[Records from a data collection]
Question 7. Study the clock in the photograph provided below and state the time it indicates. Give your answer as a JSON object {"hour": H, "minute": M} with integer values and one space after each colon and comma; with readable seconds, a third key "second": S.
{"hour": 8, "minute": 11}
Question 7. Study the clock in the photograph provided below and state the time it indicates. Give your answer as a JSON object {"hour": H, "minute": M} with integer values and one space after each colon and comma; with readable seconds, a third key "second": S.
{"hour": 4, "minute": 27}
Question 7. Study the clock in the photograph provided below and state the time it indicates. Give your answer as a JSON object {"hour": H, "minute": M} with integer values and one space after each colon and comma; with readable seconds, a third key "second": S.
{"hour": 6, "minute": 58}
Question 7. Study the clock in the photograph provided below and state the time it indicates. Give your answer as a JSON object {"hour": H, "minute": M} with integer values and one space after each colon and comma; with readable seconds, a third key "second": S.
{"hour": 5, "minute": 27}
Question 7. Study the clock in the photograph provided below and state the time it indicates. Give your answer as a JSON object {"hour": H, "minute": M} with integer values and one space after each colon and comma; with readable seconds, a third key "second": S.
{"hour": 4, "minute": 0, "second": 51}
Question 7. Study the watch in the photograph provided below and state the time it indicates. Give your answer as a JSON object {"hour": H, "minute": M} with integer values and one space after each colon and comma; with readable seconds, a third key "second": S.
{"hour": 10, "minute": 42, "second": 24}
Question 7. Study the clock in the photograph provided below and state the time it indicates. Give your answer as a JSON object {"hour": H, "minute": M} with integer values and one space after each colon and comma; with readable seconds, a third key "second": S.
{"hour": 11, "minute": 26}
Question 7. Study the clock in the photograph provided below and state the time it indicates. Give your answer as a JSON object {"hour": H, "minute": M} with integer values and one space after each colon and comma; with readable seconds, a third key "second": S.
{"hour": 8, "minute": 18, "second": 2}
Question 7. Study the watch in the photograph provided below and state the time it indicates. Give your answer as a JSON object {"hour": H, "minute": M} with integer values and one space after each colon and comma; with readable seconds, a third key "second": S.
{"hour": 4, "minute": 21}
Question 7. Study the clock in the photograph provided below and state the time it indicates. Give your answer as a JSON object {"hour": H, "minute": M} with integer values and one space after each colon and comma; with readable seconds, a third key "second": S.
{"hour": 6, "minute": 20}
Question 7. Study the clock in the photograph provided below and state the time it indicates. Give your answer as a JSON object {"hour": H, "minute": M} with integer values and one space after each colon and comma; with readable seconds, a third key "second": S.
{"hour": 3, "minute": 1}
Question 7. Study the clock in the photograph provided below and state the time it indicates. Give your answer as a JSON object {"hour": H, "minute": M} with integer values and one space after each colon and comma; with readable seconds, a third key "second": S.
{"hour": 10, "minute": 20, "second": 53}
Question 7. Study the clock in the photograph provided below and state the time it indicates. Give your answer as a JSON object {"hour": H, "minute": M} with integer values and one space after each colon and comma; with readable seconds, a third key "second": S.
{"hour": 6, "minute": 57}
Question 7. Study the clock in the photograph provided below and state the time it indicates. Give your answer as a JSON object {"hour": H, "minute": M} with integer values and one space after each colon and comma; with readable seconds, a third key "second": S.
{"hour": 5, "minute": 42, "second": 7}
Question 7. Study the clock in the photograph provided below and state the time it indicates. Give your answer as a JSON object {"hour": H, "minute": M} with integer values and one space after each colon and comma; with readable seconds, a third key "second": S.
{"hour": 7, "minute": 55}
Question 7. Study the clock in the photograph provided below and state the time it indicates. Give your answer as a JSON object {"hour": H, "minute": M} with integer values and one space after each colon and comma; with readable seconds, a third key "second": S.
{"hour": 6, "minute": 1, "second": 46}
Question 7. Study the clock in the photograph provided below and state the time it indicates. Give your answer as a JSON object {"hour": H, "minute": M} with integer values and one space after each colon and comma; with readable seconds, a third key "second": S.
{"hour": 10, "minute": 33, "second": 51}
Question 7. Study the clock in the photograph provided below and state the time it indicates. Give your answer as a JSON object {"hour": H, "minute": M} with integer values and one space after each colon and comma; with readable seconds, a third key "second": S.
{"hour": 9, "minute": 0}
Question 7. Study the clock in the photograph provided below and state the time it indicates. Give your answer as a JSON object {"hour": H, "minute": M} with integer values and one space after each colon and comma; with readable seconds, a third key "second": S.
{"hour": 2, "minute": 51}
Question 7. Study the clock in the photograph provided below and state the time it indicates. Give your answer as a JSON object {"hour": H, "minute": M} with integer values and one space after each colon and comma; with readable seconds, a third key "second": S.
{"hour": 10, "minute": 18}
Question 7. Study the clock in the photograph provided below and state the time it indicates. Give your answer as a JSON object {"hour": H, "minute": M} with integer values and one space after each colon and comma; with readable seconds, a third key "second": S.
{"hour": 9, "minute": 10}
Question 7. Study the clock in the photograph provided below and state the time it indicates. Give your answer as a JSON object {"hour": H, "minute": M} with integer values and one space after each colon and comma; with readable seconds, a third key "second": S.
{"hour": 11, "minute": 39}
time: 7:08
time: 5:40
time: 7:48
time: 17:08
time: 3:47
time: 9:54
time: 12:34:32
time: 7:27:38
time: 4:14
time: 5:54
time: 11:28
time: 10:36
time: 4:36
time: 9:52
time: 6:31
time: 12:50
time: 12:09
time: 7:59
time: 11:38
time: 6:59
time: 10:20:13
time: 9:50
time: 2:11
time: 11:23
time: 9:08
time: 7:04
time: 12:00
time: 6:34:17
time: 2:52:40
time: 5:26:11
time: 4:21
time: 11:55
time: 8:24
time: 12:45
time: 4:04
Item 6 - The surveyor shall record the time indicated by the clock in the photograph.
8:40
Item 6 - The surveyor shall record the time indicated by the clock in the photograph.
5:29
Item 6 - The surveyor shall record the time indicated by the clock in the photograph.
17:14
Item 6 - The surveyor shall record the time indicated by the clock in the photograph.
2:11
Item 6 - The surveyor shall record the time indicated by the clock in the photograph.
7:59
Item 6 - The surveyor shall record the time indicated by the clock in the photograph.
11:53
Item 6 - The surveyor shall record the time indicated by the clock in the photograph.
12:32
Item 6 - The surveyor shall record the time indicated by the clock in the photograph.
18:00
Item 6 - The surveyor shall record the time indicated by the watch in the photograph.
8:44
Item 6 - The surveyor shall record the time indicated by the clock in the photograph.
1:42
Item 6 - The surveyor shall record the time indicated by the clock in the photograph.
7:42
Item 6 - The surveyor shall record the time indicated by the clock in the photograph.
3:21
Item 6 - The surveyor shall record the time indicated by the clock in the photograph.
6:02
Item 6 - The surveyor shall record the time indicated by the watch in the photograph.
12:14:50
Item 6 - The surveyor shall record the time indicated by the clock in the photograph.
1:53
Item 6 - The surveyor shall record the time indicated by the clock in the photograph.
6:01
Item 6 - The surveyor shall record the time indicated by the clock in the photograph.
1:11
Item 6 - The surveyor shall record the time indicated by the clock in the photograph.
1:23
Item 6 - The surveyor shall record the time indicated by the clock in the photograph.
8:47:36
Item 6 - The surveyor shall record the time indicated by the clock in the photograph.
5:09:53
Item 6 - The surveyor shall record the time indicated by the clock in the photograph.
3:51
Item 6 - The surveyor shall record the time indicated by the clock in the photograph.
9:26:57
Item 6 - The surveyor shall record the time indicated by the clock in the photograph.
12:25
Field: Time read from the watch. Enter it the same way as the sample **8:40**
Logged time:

◆ TASK STATEMENT
Please copy all of the items above word for word.

◆ CORRECT RESPONSE
Question 7. Study the clock in the photograph provided below and state the time it indicates. Give your answer as a JSON object {"hour": H, "minute": M} with integer values and one space after each colon and comma; with readable seconds, a third key "second": S.
{"hour": 8, "minute": 11}
Question 7. Study the clock in the photograph provided below and state the time it indicates. Give your answer as a JSON object {"hour": H, "minute": M} with integer values and one space after each colon and comma; with readable seconds, a third key "second": S.
{"hour": 4, "minute": 27}
Question 7. Study the clock in the photograph provided below and state the time it indicates. Give your answer as a JSON object {"hour": H, "minute": M} with integer values and one space after each colon and comma; with readable seconds, a third key "second": S.
{"hour": 6, "minute": 58}
Question 7. Study the clock in the photograph provided below and state the time it indicates. Give your answer as a JSON object {"hour": H, "minute": M} with integer values and one space after each colon and comma; with readable seconds, a third key "second": S.
{"hour": 5, "minute": 27}
Question 7. Study the clock in the photograph provided below and state the time it indicates. Give your answer as a JSON object {"hour": H, "minute": M} with integer values and one space after each colon and comma; with readable seconds, a third key "second": S.
{"hour": 4, "minute": 0, "second": 51}
Question 7. Study the watch in the photograph provided below and state the time it indicates. Give your answer as a JSON object {"hour": H, "minute": M} with integer values and one space after each colon and comma; with readable seconds, a third key "second": S.
{"hour": 10, "minute": 42, "second": 24}
Question 7. Study the clock in the photograph provided below and state the time it indicates. Give your answer as a JSON object {"hour": H, "minute": M} with integer values and one space after each colon and comma; with readable seconds, a third key "second": S.
{"hour": 11, "minute": 26}
Question 7. Study the clock in the photograph provided below and state the time it indicates. Give your answer as a JSON object {"hour": H, "minute": M} with integer values and one space after each colon and comma; with readable seconds, a third key "second": S.
{"hour": 8, "minute": 18, "second": 2}
Question 7. Study the watch in the photograph provided below and state the time it indicates. Give your answer as a JSON object {"hour": H, "minute": M} with integer values and one space after each colon and comma; with readable seconds, a third key "second": S.
{"hour": 4, "minute": 21}
Question 7. Study the clock in the photograph provided below and state the time it indicates. Give your answer as a JSON object {"hour": H, "minute": M} with integer values and one space after each colon and comma; with readable seconds, a third key "second": S.
{"hour": 6, "minute": 20}
Question 7. Study the clock in the photograph provided below and state the time it indicates. Give your answer as a JSON object {"hour": H, "minute": M} with integer values and one space after each colon and comma; with readable seconds, a third key "second": S.
{"hour": 3, "minute": 1}
Question 7. Study the clock in the photograph provided below and state the time it indicates. Give your answer as a JSON object {"hour": H, "minute": M} with integer values and one space after each colon and comma; with readable seconds, a third key "second": S.
{"hour": 10, "minute": 20, "second": 53}
Question 7. Study the clock in the photograph provided below and state the time it indicates. Give your answer as a JSON object {"hour": H, "minute": M} with integer values and one space after each colon and comma; with readable seconds, a third key "second": S.
{"hour": 6, "minute": 57}
Question 7. Study the clock in the photograph provided below and state the time it indicates. Give your answer as a JSON object {"hour": H, "minute": M} with integer values and one space after each colon and comma; with readable seconds, a third key "second": S.
{"hour": 5, "minute": 42, "second": 7}
Question 7. Study the clock in the photograph provided below and state the time it indicates. Give your answer as a JSON object {"hour": H, "minute": M} with integer values and one space after each colon and comma; with readable seconds, a third key "second": S.
{"hour": 7, "minute": 55}
Question 7. Study the clock in the photograph provided below and state the time it indicates. Give your answer as a JSON object {"hour": H, "minute": M} with integer values and one space after each colon and comma; with readable seconds, a third key "second": S.
{"hour": 6, "minute": 1, "second": 46}
Question 7. Study the clock in the photograph provided below and state the time it indicates. Give your answer as a JSON object {"hour": H, "minute": M} with integer values and one space after each colon and comma; with readable seconds, a third key "second": S.
{"hour": 10, "minute": 33, "second": 51}
Question 7. Study the clock in the photograph provided below and state the time it indicates. Give your answer as a JSON object {"hour": H, "minute": M} with integer values and one space after each colon and comma; with readable seconds, a third key "second": S.
{"hour": 9, "minute": 0}
Question 7. Study the clock in the photograph provided below and state the time it indicates. Give your answer as a JSON object {"hour": H, "minute": M} with integer values and one space after each colon and comma; with readable seconds, a third key "second": S.
{"hour": 2, "minute": 51}
Question 7. Study the clock in the photograph provided below and state the time it indicates. Give your answer as a JSON object {"hour": H, "minute": M} with integer values and one space after each colon and comma; with readable seconds, a third key "second": S.
{"hour": 10, "minute": 18}
Question 7. Study the clock in the photograph provided below and state the time it indicates. Give your answer as a JSON object {"hour": H, "minute": M} with integer values and one space after each colon and comma; with readable seconds, a third key "second": S.
{"hour": 9, "minute": 10}
Question 7. Study the clock in the photograph provided below and state the time it indicates. Give your answer as a JSON object {"hour": H, "minute": M} with integer values and one space after each colon and comma; with readable seconds, a third key "second": S.
{"hour": 11, "minute": 39}
time: 7:08
time: 5:40
time: 7:48
time: 17:08
time: 3:47
time: 9:54
time: 12:34:32
time: 7:27:38
time: 4:14
time: 5:54
time: 11:28
time: 10:36
time: 4:36
time: 9:52
time: 6:31
time: 12:50
time: 12:09
time: 7:59
time: 11:38
time: 6:59
time: 10:20:13
time: 9:50
time: 2:11
time: 11:23
time: 9:08
time: 7:04
time: 12:00
time: 6:34:17
time: 2:52:40
time: 5:26:11
time: 4:21
time: 11:55
time: 8:24
time: 12:45
time: 4:04
Item 6 - The surveyor shall record the time indicated by the clock in the photograph.
8:40
Item 6 - The surveyor shall record the time indicated by the clock in the photograph.
5:29
Item 6 - The surveyor shall record the time indicated by the clock in the photograph.
17:14
Item 6 - The surveyor shall record the time indicated by the clock in the photograph.
2:11
Item 6 - The surveyor shall record the time indicated by the clock in the photograph.
7:59
Item 6 - The surveyor shall record the time indicated by the clock in the photograph.
11:53
Item 6 - The surveyor shall record the time indicated by the clock in the photograph.
12:32
Item 6 - The surveyor shall record the time indicated by the clock in the photograph.
18:00
Item 6 - The surveyor shall record the time indicated by the watch in the photograph.
8:44
Item 6 - The surveyor shall record the time indicated by the clock in the photograph.
1:42
Item 6 - The surveyor shall record the time indicated by the clock in the photograph.
7:42
Item 6 - The surveyor shall record the time indicated by the clock in the photograph.
3:21
Item 6 - The surveyor shall record the time indicated by the clock in the photograph.
6:02
Item 6 - The surveyor shall record the time indicated by the watch in the photograph.
12:14:50
Item 6 - The surveyor shall record the time indicated by the clock in the photograph.
1:53
Item 6 - The surveyor shall record the time indicated by the clock in the photograph.
6:01
Item 6 - The surveyor shall record the time indicated by the clock in the photograph.
1:11
Item 6 - The surveyor shall record the time indicated by the clock in the photograph.
1:23
Item 6 - The surveyor shall record the time indicated by the clock in the photograph.
8:47:36
Item 6 - The surveyor shall record the time indicated by the clock in the photograph.
5:09:53
Item 6 - The surveyor shall record the time indicated by the clock in the photograph.
3:51
Item 6 - The surveyor shall record the time indicated by the clock in the photograph.
9:26:57
Item 6 - The surveyor shall record the time indicated by the clock in the photograph.
12:25
Field: Time read from the watch. Enter it the same way as the sample **8:40**
Logged time:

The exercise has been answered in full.